> **What the task requires**:
When you copy the data, keep every word exactly as it is and leave the pictures out.

> **Dataset records**:
- - - - - - -

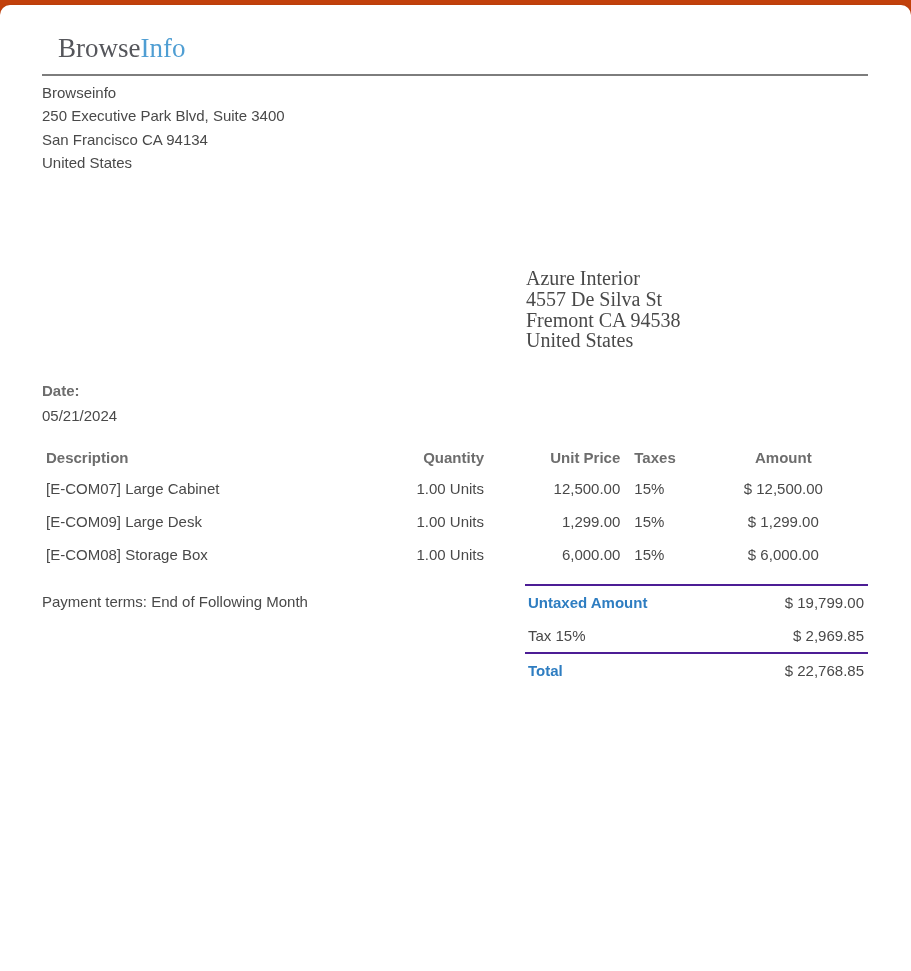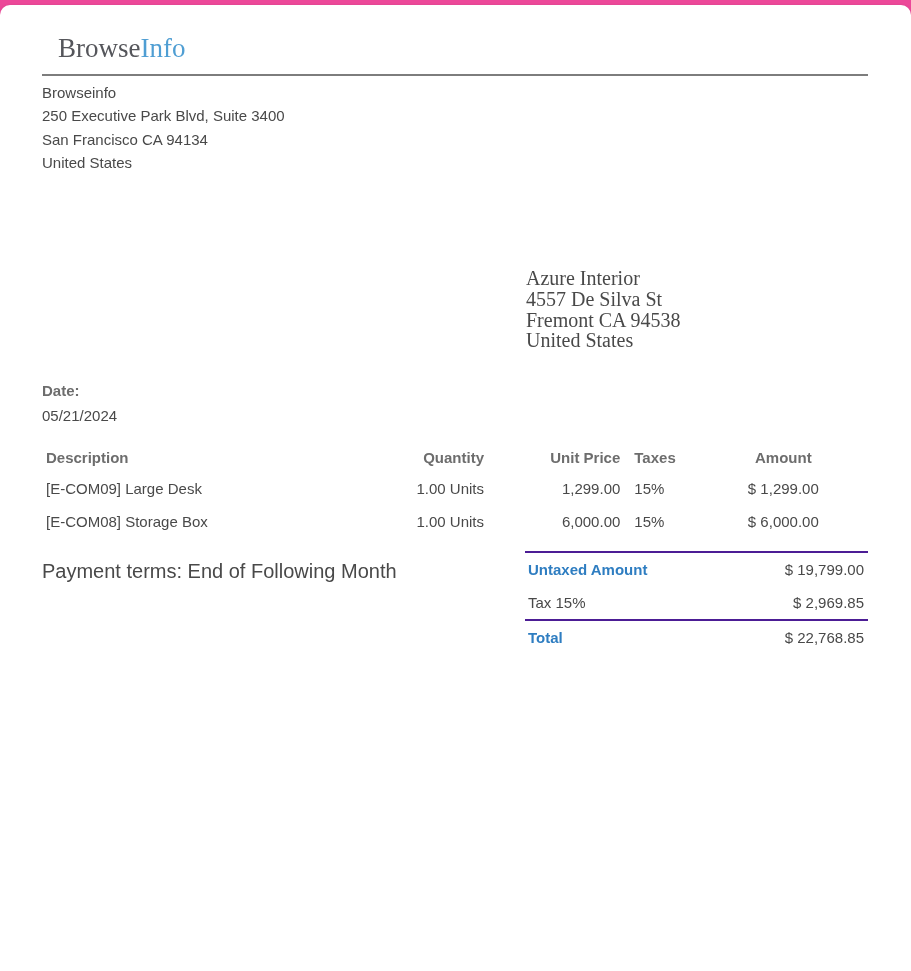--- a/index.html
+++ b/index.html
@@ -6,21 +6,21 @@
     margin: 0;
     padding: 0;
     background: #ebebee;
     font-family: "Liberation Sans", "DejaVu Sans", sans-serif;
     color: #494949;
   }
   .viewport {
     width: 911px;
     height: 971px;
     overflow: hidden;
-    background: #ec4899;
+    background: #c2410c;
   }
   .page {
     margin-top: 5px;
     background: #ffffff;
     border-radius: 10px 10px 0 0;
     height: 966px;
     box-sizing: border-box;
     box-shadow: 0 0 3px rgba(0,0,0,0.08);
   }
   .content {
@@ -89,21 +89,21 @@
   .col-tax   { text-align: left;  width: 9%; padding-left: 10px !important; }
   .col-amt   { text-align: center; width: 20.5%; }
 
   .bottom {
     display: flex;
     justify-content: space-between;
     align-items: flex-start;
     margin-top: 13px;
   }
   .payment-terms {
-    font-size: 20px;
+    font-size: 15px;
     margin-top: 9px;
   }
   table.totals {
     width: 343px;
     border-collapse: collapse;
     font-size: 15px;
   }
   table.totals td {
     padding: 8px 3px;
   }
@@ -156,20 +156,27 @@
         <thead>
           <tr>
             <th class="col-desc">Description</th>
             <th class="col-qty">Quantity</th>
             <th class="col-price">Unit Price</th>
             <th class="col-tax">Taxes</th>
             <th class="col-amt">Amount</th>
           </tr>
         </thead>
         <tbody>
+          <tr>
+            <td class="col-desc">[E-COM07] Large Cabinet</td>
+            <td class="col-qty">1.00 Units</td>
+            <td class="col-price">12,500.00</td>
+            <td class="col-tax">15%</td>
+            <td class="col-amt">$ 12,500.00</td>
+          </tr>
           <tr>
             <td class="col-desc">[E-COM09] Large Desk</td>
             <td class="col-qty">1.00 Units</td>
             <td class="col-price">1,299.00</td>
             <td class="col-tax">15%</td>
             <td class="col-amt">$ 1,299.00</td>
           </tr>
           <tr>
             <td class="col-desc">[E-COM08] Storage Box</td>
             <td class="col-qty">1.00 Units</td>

- - - - - - -

> **Task result**:
--- a/index.html
+++ b/index.html
@@ -6,21 +6,21 @@
     margin: 0;
     padding: 0;
     background: #ebebee;
     font-family: "Liberation Sans", "DejaVu Sans", sans-serif;
     color: #494949;
   }
   .viewport {
     width: 911px;
     height: 971px;
     overflow: hidden;
-    background: #ec4899;
+    background: #c2410c;
   }
   .page {
     margin-top: 5px;
     background: #ffffff;
     border-radius: 10px 10px 0 0;
     height: 966px;
     box-sizing: border-box;
     box-shadow: 0 0 3px rgba(0,0,0,0.08);
   }
   .content {
@@ -89,21 +89,21 @@
   .col-tax   { text-align: left;  width: 9%; padding-left: 10px !important; }
   .col-amt   { text-align: center; width: 20.5%; }
 
   .bottom {
     display: flex;
     justify-content: space-between;
     align-items: flex-start;
     margin-top: 13px;
   }
   .payment-terms {
-    font-size: 20px;
+    font-size: 15px;
     margin-top: 9px;
   }
   table.totals {
     width: 343px;
     border-collapse: collapse;
     font-size: 15px;
   }
   table.totals td {
     padding: 8px 3px;
   }
@@ -156,20 +156,27 @@
         <thead>
           <tr>
             <th class="col-desc">Description</th>
             <th class="col-qty">Quantity</th>
             <th class="col-price">Unit Price</th>
             <th class="col-tax">Taxes</th>
             <th class="col-amt">Amount</th>
           </tr>
         </thead>
         <tbody>
+          <tr>
+            <td class="col-desc">[E-COM07] Large Cabinet</td>
+            <td class="col-qty">1.00 Units</td>
+            <td class="col-price">12,500.00</td>
+            <td class="col-tax">15%</td>
+            <td class="col-amt">$ 12,500.00</td>
+          </tr>
           <tr>
             <td class="col-desc">[E-COM09] Large Desk</td>
             <td class="col-qty">1.00 Units</td>
             <td class="col-price">1,299.00</td>
             <td class="col-tax">15%</td>
             <td class="col-amt">$ 1,299.00</td>
           </tr>
           <tr>
             <td class="col-desc">[E-COM08] Storage Box</td>
             <td class="col-qty">1.00 Units</td>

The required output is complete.